No soy idiota, ¿vale? Sé lo que ellos quieren lograr. Bueno, ya lo hicieron. Mi psiquiatra me dijo en la sesión de hoy que tengo que pasar "un tiempo de calidad" en una institución psiquiátrica debido a que mi nuevo intento de matarme, oh sorpresa, falló.
Sé que tú tampoco eres idiota; sabes de sobra lo que me pasa. Pero lo callas, una manera inteligente de afrontarlo. Gracias por callarte todo lo que te cuento, y por no decir las veces que me encontraste medio muerto en el baño con la sangre saliéndose de mí. Gracias por guardarme esos secretos, ésos que nos hacen más unidos. Pero me harté.
Ya no puedo soportarlo, no así.
Van a encerrarme Richie, los he oído hablar de ello mientras fingía quedarme dormido en el auto.
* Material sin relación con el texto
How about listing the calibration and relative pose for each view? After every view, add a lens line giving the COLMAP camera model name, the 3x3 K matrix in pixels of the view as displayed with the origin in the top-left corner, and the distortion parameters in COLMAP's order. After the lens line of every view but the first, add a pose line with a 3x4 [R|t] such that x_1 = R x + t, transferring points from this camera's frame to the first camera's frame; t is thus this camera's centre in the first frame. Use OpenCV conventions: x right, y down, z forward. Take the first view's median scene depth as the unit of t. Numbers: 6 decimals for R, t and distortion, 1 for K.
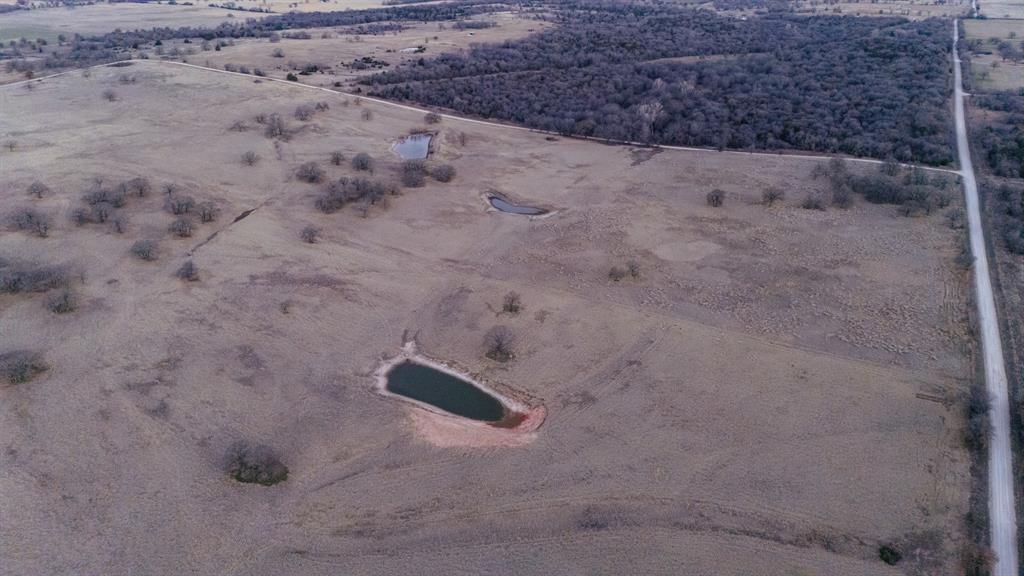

Van a encerrar a su hijo de catorce años. ¿De verdad me lo merezco? ¿Lo hacen solamente para protegerme, para ayudarme? No, lo hacen para joderme.
No hay nadie que me salve, no de esto. Ya no puedo.
Gracias por en cubrirme y por echarte la culpa aquella vez en la que estrellé el auto a propósito.
Lo siento.

Cuando terminó de leer, tenía el corazón en un puño. Esta carta era más reciente, pero no la última; había dos más, contando así dieciséis. Una carta al año. Un intento fallido.

Bueno, deberían de haber al menos tres intentos fallidos al año.

Richie miró a su novia, quien no se atrevía a mirarlo; no había nada qué decir, y de todas maneras no hallaba las palabras correctas para expresar el mar de sentimientos que inundaban su mente. De todos, el que parecía el más correcto era "lo siento", pero eso enfadaría a Richie. No es tu culpa, diría.